# Parallel Meta-estimators¶

dask-ml provides some meta-estimators that parallelize and scaling out certain tasks that may not be parallelized within scikit-learn itself. For example, ParallelPostFit will parallelize the predict, predict_proba and transform methods, enabling them to work on large (possibly larger-than memory) datasets.

## Parallel Prediction and Transformation¶

wrappers.ParallelPostFit is a meta-estimator for parallelizing post-fit tasks like prediction and transformation. It can wrap any scikit-learn estimator to provide parallel predict, predict_proba, and transform methods.

Warning

ParallelPostFit does not parallelize the training step. The underlying estimator’s .fit method is called normally.

Since just the predict, predict_proba, and transform methods are wrapped, wrappers.ParallelPostFit is most useful in situations where your training dataset is relatively small (fits in a single machine’s memory), and prediction or transformation must be done on a much larger dataset (perhaps larger than a single machine’s memory).

In [1]: from sklearn.ensemble import GradientBoostingClassifier

In [2]: import sklearn.datasets

In [4]: from dask_ml.wrappers import ParallelPostFit


In this example, we’ll make a small 1,000 sample training dataset

In [5]: X, y = sklearn.datasets.make_classification(n_samples=1000,
...:                                             random_state=0)
...:


Training is identical to just calling estimator.fit(X, y).

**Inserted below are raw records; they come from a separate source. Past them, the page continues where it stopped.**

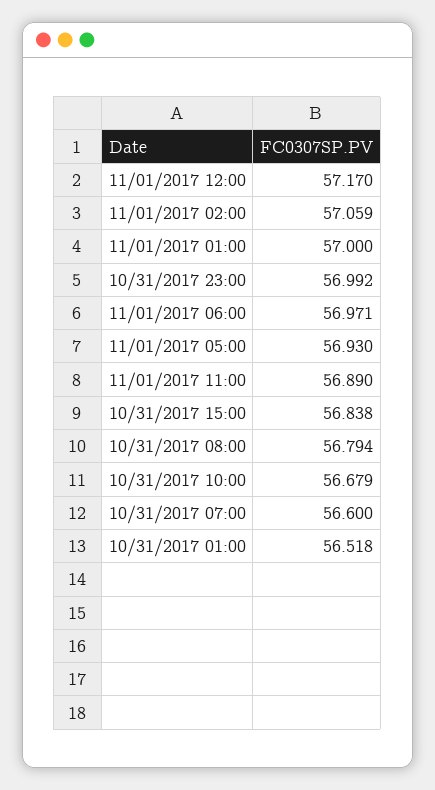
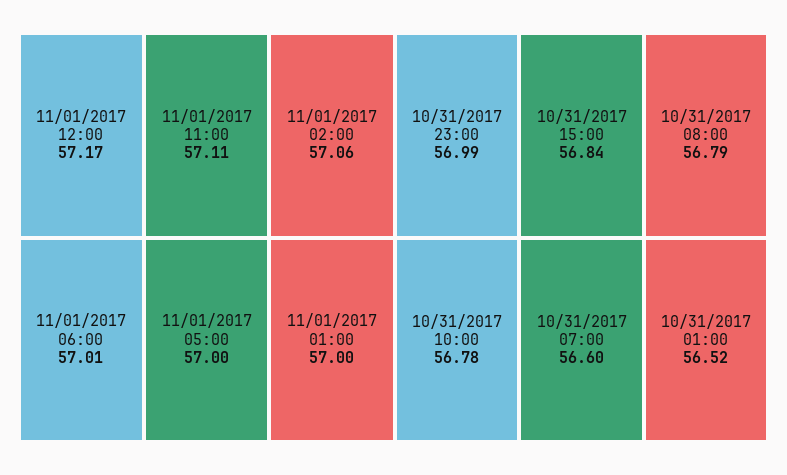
  {
    "11/01/2017 12:00": 57.17,
    "11/01/2017 02:00": 57.059,
    "11/01/2017 01:00": 57,
    "10/31/2017 23:00": 56.992,
-   "11/01/2017 06:00": 56.971,
+   "11/01/2017 06:00": 57.01,
-   "11/01/2017 05:00": 56.93,
+   "11/01/2017 05:00": 57,
-   "11/01/2017 11:00": 56.89,
+   "11/01/2017 11:00": 57.11,
    "10/31/2017 15:00": 56.838,
    "10/31/2017 08:00": 56.794,
-   "10/31/2017 10:00": 56.679,
+   "10/31/2017 10:00": 56.78,
    "10/31/2017 07:00": 56.6,
    "10/31/2017 01:00": 56.518
  }

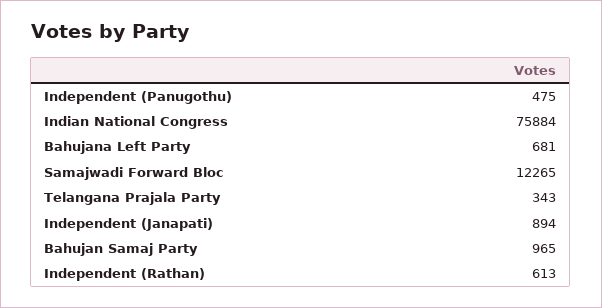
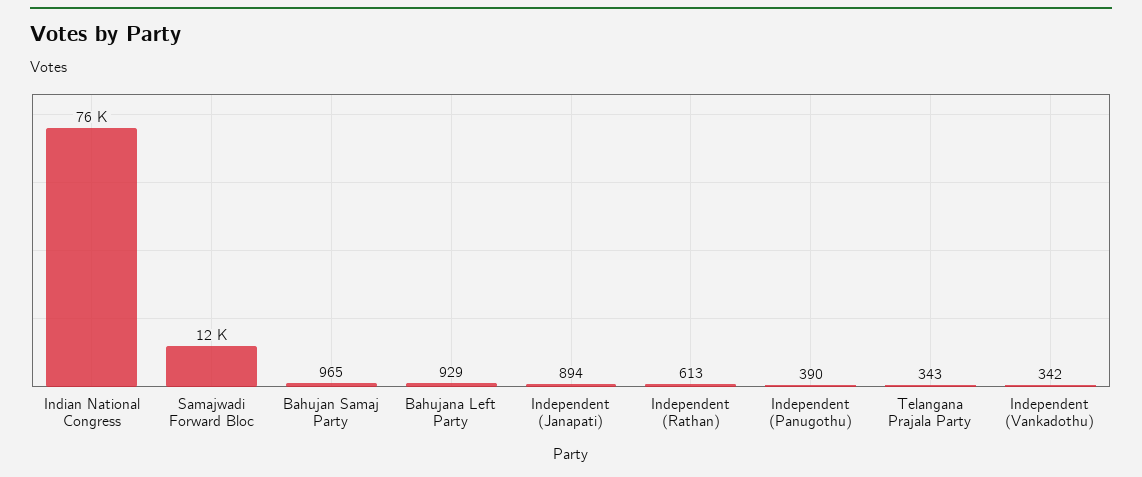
  {
-   "Independent (Panugothu)": 475,
+   "Independent (Panugothu)": 390,
    "Indian National Congress": 75884,
-   "Bahujana Left Party": 681,
+   "Bahujana Left Party": 929,
    "Samajwadi Forward Bloc": 12265,
    "Telangana Prajala Party": 343,
    "Independent (Janapati)": 894,
    "Bahujan Samaj Party": 965,
-   "Independent (Rathan)": 613
+   "Independent (Rathan)": 613,
+   "Independent (Vankadothu)": 342
  }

Aside from copying over learned attributes, that’s all that ParallelPostFit does.

In [6]: clf = ParallelPostFit(estimator=GradientBoostingClassifier())

In [7]: clf.fit(X, y)
Out[7]:
learning_rate=0.1, loss='deviance', max_depth=3,
max_features=None, max_leaf_nodes=None,
min_impurity_decrease=0.0, min_impurity_split=None,
min_samples_leaf=1, min_sampl...      subsample=1.0, tol=0.0001, validation_fraction=0.1,
verbose=0, warm_start=False),
scoring=None)


This class is useful for predicting for or transforming large datasets. We’ll make a larger dask array X_big with 10,000 samples per block.

In [8]: X_big, _ = dask_ml.datasets.make_classification(n_samples=100000,
...:                                                 chunks=10000,
...:                                                 random_state=0)
...:

In [9]: clf.predict(X_big)


This returned a dask.array. Like any dask array, the actual compute will cause the scheduler to compute tasks in parallel. If you’ve connected to a dask.distributed.Client, the computation will be parallelized across your cluster of machines.

In [10]: clf.predict_proba(X_big).compute()[:10]
Out[10]:
array([[0.24519991, 0.75480009],
[0.00464304, 0.99535696],
[0.00902734, 0.99097266],
[0.01299259, 0.98700741],
[0.93776132, 0.06223868],
[0.755881  , 0.244119  ],
[0.94838903, 0.05161097],
[0.0203811 , 0.9796189 ],
[0.021179  , 0.978821  ],
[0.95012543, 0.04987457]])


See parallelizing prediction for an example of how this scales for a support vector classifier.

## Comparison to other Estimators in dask-ml¶

dask-ml re-implements some estimators from scikit-learn, for example dask_ml.cluster.KMeans, or dask_ml.preprocessing.QuantileTransformer. This raises the question, should I use the reimplemented dask-ml versions, or should I wrap scikit-learn version in a meta-estimator? It varies from estimator to estimator, and depends on your tolerance for approximate solutions and the size of your training data. In general, if your training data is small, you should be fine wrapping the scikit-learn version with a dask-ml meta-estimator.